To do:
Pictures are to be left out, and only the lines below starting at the one with "X139600000Y-84000000D03*" and ending at the one with "<source format=gbr>" are to be reproduced, each exactly, both ends included.

Excerpts from a dataset
-- Opening Marker --

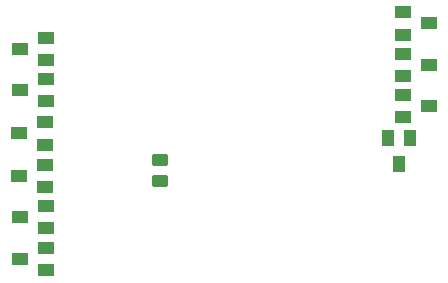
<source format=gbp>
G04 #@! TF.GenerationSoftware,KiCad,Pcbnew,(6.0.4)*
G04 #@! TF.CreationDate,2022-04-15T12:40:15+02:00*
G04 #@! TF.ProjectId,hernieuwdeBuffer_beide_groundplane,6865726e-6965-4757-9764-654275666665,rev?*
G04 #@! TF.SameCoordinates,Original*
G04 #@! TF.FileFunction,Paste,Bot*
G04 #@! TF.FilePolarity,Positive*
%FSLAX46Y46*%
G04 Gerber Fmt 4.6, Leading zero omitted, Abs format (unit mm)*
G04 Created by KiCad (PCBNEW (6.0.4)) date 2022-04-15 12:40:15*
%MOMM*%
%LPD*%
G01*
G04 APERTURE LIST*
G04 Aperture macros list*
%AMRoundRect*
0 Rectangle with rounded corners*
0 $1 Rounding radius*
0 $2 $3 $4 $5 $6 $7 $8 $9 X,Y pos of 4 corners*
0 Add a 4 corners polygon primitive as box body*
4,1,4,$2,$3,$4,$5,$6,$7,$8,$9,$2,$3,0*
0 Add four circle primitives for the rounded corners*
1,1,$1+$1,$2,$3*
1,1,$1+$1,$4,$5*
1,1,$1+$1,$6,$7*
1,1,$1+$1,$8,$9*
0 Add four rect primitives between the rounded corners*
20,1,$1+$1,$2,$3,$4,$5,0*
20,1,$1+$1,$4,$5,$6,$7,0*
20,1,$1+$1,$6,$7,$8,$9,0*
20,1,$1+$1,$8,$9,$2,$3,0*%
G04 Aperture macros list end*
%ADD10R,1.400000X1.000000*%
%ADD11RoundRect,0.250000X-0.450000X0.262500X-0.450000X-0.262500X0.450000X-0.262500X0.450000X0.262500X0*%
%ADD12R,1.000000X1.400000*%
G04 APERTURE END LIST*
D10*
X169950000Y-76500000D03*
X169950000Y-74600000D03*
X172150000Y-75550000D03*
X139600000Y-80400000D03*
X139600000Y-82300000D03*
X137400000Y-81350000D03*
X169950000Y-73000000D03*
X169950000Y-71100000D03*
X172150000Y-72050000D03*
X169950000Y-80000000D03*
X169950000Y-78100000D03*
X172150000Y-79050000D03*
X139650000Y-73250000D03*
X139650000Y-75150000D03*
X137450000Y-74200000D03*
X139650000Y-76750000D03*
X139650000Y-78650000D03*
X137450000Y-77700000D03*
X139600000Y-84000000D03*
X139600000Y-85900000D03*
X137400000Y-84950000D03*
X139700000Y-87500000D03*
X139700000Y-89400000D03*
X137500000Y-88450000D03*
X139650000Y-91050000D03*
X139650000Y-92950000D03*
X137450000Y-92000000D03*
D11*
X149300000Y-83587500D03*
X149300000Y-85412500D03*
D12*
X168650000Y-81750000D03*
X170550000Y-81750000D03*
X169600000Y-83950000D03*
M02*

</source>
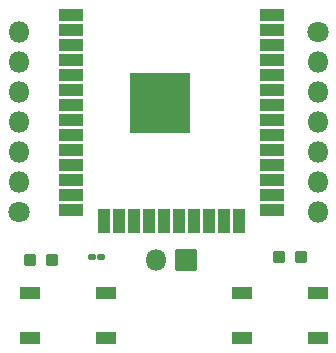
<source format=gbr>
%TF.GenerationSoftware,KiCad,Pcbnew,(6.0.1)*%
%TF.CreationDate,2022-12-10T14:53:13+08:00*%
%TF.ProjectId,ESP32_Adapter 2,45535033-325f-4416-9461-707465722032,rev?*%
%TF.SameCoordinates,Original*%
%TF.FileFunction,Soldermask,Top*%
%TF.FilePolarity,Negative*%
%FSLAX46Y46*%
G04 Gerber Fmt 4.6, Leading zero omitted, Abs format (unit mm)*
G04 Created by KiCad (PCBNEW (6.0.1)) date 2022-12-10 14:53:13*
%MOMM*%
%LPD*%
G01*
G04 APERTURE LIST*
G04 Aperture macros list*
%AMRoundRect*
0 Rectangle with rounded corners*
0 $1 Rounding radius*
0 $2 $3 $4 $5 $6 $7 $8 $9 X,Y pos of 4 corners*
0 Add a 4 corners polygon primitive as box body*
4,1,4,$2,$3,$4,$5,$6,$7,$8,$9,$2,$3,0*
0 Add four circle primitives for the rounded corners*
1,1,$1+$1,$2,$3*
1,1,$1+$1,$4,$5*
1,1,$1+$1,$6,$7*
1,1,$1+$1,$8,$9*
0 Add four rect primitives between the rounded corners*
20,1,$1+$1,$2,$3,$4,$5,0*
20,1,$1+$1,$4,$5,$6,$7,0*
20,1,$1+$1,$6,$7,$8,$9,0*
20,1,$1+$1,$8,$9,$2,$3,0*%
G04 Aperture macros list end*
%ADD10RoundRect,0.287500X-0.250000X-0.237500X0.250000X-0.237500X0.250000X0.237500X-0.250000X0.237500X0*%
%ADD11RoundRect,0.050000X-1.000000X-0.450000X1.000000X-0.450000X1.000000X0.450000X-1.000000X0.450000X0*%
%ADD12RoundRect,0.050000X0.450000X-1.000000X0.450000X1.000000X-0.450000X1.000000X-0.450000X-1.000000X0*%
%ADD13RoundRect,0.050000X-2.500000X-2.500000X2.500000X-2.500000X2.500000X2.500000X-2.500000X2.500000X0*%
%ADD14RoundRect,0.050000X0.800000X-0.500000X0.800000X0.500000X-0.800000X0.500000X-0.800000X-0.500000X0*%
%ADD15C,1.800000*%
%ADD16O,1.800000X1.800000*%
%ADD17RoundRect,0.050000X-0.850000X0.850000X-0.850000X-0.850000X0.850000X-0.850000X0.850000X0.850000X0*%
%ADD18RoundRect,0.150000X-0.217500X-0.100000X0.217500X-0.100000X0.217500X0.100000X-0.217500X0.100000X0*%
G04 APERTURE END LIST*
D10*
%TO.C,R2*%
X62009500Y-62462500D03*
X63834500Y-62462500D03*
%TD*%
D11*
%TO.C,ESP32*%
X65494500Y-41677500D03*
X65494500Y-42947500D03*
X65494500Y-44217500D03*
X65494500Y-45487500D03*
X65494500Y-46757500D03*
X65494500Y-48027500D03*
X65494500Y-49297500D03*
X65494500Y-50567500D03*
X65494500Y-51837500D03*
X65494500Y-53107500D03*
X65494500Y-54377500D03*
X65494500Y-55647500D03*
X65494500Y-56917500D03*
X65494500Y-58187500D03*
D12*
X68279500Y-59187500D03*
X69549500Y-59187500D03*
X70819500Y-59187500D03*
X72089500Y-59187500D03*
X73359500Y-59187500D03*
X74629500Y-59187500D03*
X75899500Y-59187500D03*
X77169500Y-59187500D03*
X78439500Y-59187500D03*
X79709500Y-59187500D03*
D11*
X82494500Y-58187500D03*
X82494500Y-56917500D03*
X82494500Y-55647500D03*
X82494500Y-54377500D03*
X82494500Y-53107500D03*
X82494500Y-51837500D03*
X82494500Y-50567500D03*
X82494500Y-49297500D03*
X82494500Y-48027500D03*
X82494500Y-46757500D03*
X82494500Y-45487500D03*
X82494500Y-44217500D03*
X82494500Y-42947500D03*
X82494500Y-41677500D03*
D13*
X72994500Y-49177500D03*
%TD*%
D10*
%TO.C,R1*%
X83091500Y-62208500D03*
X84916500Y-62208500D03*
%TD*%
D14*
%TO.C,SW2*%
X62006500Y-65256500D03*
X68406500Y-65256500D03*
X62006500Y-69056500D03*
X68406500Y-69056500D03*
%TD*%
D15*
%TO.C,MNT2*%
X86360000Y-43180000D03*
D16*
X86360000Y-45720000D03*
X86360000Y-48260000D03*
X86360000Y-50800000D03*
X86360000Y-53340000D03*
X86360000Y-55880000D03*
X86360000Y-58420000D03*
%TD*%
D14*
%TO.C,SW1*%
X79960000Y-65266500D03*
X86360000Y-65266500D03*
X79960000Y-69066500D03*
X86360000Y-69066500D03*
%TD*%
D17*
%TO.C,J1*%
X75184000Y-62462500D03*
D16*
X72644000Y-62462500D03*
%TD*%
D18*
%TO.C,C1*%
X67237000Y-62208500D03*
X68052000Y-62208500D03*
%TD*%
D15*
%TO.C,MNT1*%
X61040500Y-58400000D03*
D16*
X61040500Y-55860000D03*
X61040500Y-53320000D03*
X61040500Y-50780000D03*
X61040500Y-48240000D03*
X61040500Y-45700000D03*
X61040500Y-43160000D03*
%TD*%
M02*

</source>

-- Closing Marker --

Exercise response:
X139600000Y-84000000D03*
X139600000Y-85900000D03*
X137400000Y-84950000D03*
X139700000Y-87500000D03*
X139700000Y-89400000D03*
X137500000Y-88450000D03*
X139650000Y-91050000D03*
X139650000Y-92950000D03*
X137450000Y-92000000D03*
D11*
X149300000Y-83587500D03*
X149300000Y-85412500D03*
D12*
X168650000Y-81750000D03*
X170550000Y-81750000D03*
X169600000Y-83950000D03*
M02*

</source>
<source format=gbr>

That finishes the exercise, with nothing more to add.